Bormina
- Conservation status: FAO (2007): no data
- Other names: Frisa Rossa
- Country of origin: Italy
- Distribution: Valtellina, Province of Sondrio
- Standard: none (not recognised)
- Use: milk

Traits
- Coat: reddish, with Swiss markings
- Horn status: usually horned
- Beard: males usually bearded

= Bormina =

Italian breed of goat

The Bormina is an Italian breed of domestic goat findigenous to the Valtellina, in the northern part of the province of Sondrio, in Lombardy in northern Italy. It is particularly associated with the area of the comune of Bormio, from which its name derives. Because of the reddish colour of its coat and its clear Swiss markings (frisature, white stripes on the face, white legs, belly and peri-anal area), it may also be call the Frisa Rossa. It is raised mainly in the Valtellina but is also reported from the Lario and from the area of Varese. It does not have official recognition in Italy, and breed numbers are very low. Management is extensive: the animals are kept on high alpine pasture in the summer months, and brought under cover in winter.

== History ==

The origins of the Bormina are unknown. It may derive from Toggenburg stock from north-east Switzerland imported to the Valtellina in 1941 and 1942 for its high productivity of milk, and cross-bred with local strains, or may have arisen from older traditional long-term cultural interchange. The Bormina also shows similarity to the Bionda dell'Adamello breed from the Val Camonica.

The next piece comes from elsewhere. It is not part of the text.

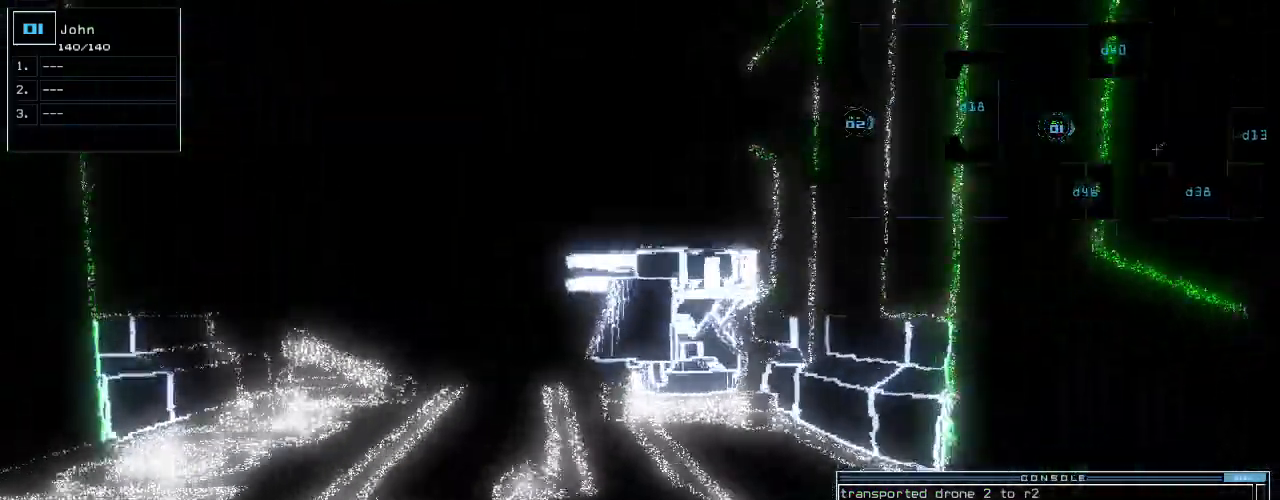
{"keys": ["up"], "events": [[180, "left", "down"], [360, "left", "up"]]}
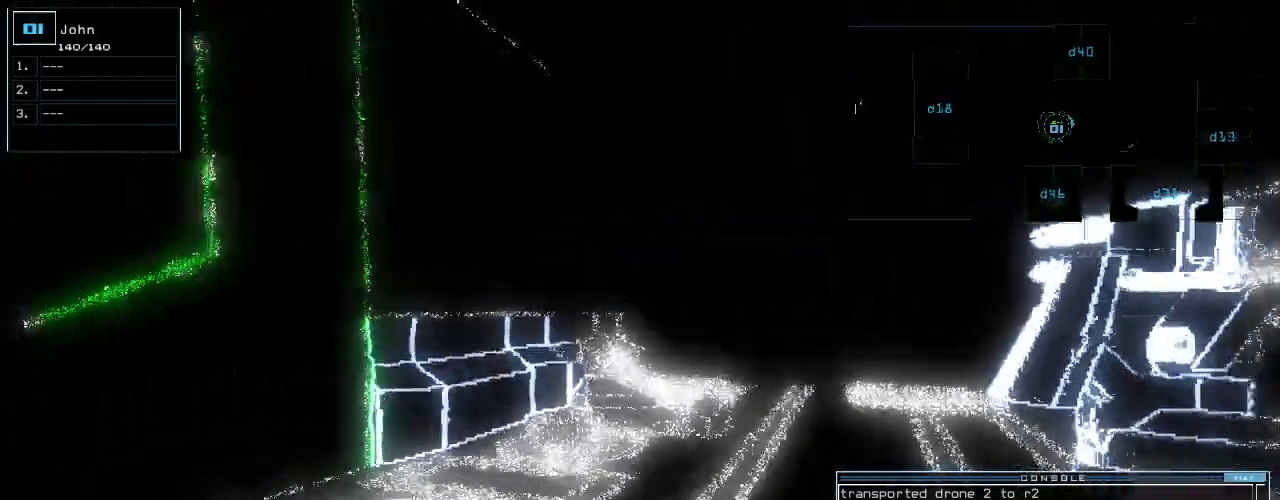
{"keys": ["up"], "events": [[40, "right", "down"], [120, "right", "up"], [460, "right", "down"], [500, "right", "up"]]}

The Bormina is not officially recognised as a breed, and is not among the forty-three autochthonous Italian goat breeds of limited distribution for which a herdbook is kept by the Associazione Nazionale della Pastorizia, the Italian national association of sheep- and goat-breeders. It is, however, reported to the DAD-IS database of the FAO. Numbers were reported at 100 in 1992; there is no more recent data. The breed is under competitive pressure from the Frisa Valtellinese or Frontalasca, which is raised in the same geographical area.

== Use ==

The Bormina is an excellent dairy breed.